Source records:
_ _ _ _
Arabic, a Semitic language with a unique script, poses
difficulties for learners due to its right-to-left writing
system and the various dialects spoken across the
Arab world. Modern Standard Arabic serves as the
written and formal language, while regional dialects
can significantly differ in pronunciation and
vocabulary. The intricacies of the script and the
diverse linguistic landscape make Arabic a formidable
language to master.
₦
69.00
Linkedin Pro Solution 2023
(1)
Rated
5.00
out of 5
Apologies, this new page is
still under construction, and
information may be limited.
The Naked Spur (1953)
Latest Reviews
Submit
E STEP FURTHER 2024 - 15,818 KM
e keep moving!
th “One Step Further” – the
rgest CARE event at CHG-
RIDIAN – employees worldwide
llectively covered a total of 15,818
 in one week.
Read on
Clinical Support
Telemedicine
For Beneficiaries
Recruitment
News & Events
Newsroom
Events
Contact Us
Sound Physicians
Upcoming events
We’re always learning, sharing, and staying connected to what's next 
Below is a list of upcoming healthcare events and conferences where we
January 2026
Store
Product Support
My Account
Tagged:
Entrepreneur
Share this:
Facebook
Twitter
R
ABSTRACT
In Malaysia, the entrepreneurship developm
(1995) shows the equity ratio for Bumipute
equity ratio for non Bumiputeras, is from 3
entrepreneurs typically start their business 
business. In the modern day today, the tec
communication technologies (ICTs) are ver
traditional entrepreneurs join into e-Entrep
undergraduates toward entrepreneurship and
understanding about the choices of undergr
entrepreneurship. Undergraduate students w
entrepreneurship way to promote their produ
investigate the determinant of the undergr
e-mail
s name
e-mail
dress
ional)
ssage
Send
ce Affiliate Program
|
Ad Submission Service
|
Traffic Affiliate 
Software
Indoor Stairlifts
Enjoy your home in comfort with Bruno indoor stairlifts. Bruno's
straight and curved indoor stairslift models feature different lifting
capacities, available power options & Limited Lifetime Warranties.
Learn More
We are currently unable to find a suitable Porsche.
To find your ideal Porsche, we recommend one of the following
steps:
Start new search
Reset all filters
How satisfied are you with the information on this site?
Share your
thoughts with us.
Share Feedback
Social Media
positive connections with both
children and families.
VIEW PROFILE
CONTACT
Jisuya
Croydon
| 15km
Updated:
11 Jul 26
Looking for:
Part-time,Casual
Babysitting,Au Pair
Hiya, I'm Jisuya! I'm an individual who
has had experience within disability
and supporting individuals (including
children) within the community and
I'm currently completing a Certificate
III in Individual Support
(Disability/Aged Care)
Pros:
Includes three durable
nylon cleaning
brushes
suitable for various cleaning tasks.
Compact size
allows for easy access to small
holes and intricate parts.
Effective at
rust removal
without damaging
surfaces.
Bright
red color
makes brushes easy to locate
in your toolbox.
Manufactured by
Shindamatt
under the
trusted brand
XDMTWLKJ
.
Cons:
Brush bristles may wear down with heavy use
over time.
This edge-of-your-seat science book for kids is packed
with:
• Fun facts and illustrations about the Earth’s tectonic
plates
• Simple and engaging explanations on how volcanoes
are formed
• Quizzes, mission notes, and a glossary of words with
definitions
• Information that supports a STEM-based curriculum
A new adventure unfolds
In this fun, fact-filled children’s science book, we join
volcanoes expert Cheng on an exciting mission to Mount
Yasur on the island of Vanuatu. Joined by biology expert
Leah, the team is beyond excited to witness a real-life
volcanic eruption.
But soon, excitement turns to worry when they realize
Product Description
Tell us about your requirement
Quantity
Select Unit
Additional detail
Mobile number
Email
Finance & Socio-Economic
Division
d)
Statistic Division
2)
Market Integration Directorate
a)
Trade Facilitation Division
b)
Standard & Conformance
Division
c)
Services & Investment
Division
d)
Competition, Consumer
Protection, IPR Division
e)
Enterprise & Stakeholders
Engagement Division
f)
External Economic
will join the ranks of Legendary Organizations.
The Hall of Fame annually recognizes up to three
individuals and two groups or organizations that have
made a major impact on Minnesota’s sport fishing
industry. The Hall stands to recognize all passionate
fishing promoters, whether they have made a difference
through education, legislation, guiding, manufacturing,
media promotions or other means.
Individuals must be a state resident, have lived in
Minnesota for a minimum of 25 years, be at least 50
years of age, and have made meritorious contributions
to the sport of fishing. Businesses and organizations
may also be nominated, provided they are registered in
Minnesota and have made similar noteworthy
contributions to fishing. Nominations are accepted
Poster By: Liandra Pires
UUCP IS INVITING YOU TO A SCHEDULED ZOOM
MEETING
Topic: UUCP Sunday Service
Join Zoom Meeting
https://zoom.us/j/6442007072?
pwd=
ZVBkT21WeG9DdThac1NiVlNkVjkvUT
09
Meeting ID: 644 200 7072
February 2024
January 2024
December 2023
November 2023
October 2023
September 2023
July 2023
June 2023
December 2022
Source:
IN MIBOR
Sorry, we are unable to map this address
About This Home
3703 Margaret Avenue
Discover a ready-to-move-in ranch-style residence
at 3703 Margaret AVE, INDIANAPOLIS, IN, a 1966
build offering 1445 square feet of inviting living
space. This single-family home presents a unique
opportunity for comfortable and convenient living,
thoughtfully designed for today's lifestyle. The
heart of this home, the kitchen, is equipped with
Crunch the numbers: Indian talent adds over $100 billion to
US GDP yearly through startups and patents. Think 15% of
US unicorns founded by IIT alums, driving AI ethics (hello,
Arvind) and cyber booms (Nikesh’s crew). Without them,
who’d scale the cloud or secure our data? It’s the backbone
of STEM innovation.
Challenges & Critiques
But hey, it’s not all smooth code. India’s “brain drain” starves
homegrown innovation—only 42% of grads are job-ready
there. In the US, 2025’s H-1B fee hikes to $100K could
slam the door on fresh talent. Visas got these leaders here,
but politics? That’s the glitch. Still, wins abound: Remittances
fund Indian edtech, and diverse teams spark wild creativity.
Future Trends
_ _ _ _
Work request
Say how many lines of the records include the word "Margaret", and give nothing but the number.

Solution for this exercise
2